I was put on medication to treat the abnormal heart rhythm, but I couldn’t tolerate it. I had some anxiety and depression and thankfully I was offered a cardiac ablation. In hospital they insert a catheter into your vein to get to the part of the heart that’s causing the problem and they zap it and burn it. The ablation was done in May 2018 and has been a complete success. I feel blessed.
Atrial fibrillation affected my whole outlook on life. Exercise has always been such an important part of my life and I was robbed of being able to do that.
I think anyone of any age, if they experience symptoms that are at odds with how they usually feel, they should see their doctor. I could get an attack just sitting at the computer or doing the dishes. 

I’ve been riding my bike for a while now – I usually ride for about three and a half hours – but I wanted to get back to my first love, running. Running has never been a chore for me.

I was worried about running again, but I finally bit the bullet. I talked to my doctor about it a few times and he said sure, just start running. It was uncomfortable for four or five weeks and there has been some muscle soreness, but no breathlessness. It has been a gradual process. I’m doing about two hours now, twice a week.

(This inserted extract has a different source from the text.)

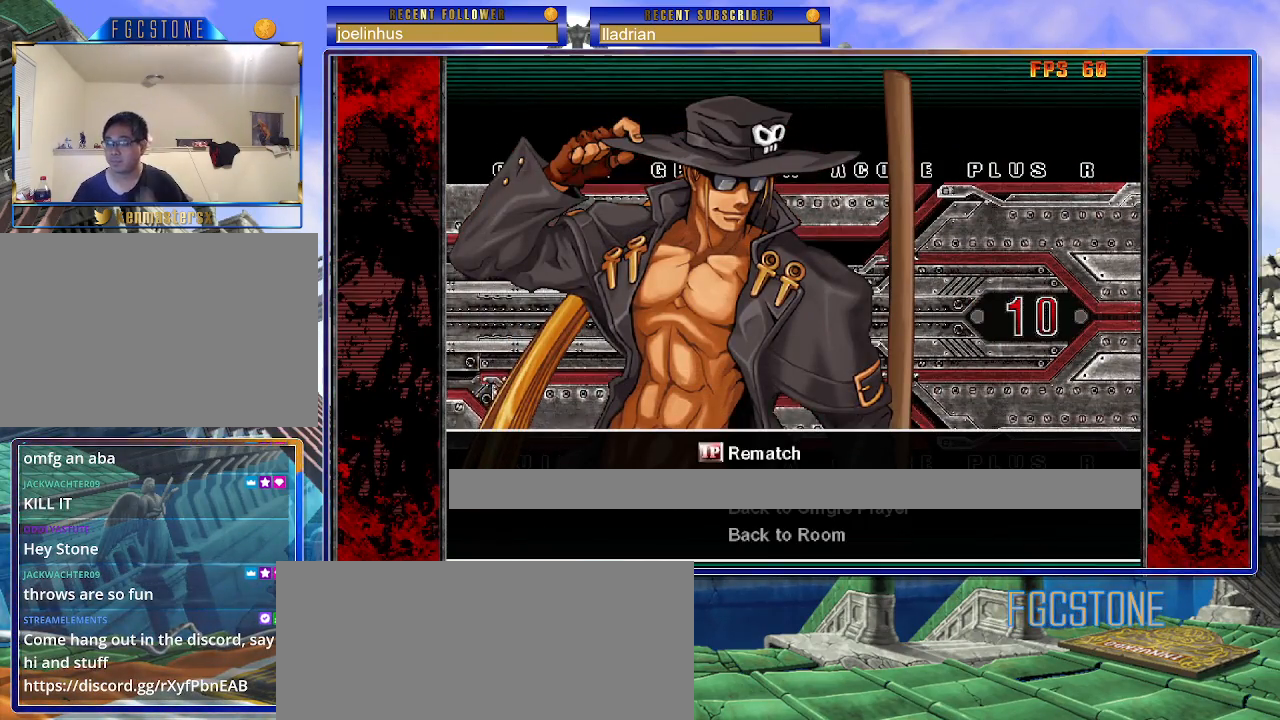
{"buttons": [], "events": [[67, "P", "up"]]}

I consider myself reasonably well educated, but I knew nothing about atrial fibrillation before I was diagnosed with it. I’ve done a great deal of reading since then, but I suspect there are thousands of people who don’t realise they have atrial fibrillation, or they don’t understand the condition very well.

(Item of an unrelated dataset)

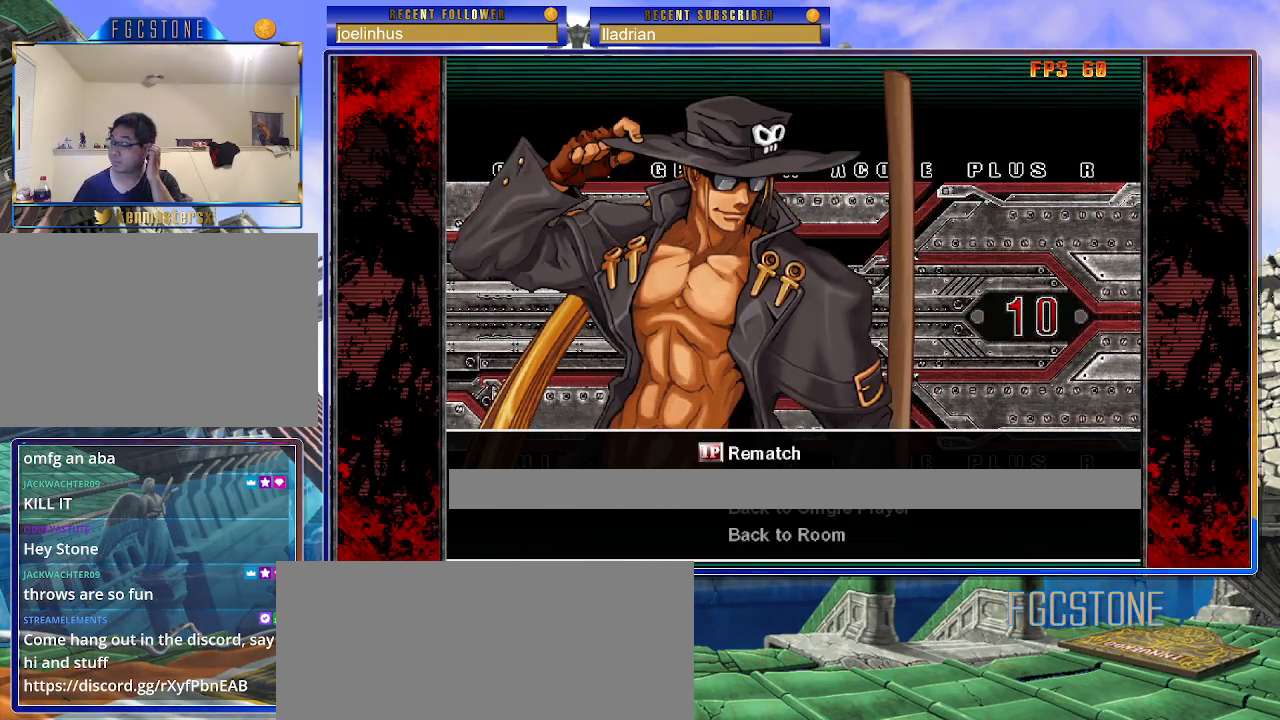
{"buttons": [], "events": []}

I’ve read that the numbers of people living with atrial fibrillation is increasing in Australia. I hate to think there are people who are going through what I went through. It’s critical that the condition is diagnosed and treated early, in order to prevent serious complications like having a stroke.  

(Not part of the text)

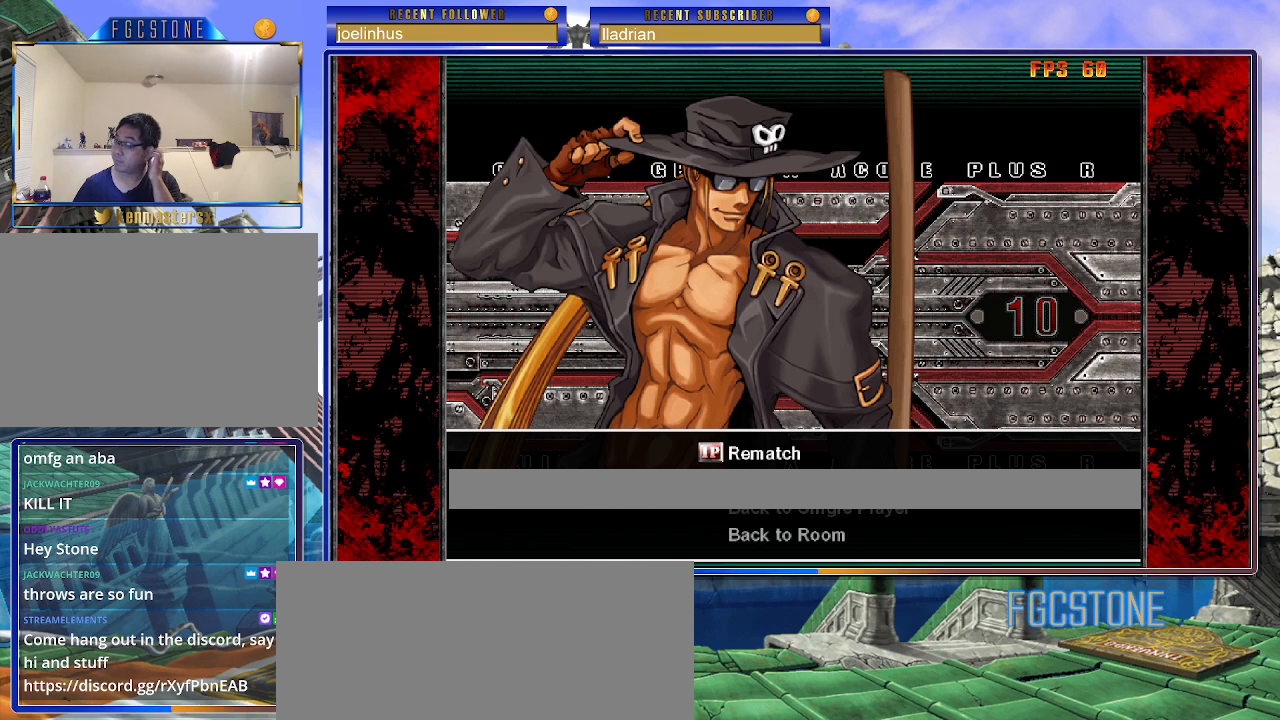
{"buttons": [], "events": []}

I think sometimes people ignore symptoms and put off going to the doctor because they’re worried it might be something serious – I know I did – but it’s best to get checked out.

High blood pressure is one of the biggest causes of atrial fibrillation, but most people don’t know it. Smoking and drinking are part of it. I was carrying a bit of excess weight – not a lot, about 15 extra kilos – but I don’t drink much or smoke.   

Getting older increases your risk or getting it and I think that having a family member who has atrial fibrillation increases your chance of getting it. We have an ageing population; we have an obesity epidemic and people aren’t doing enough exercise.

A lot of men are reluctant to admit something is wrong because they see it as a sign of weakness, or they’re worried that they’ll find out that something is seriously wrong. When you’re young you think you’re bullet-proof, but things catch up with you when you get older.

There are a lot of reasons why we should improve our lifestyle, this is just one more reason to do it. It can be as simple as someone saying to their partner, ‘maybe we can do some exercise together."

Boyd’s one piece of advice

If you have these symptoms, don’t mess around, go straight to the emergency department at a major hospital.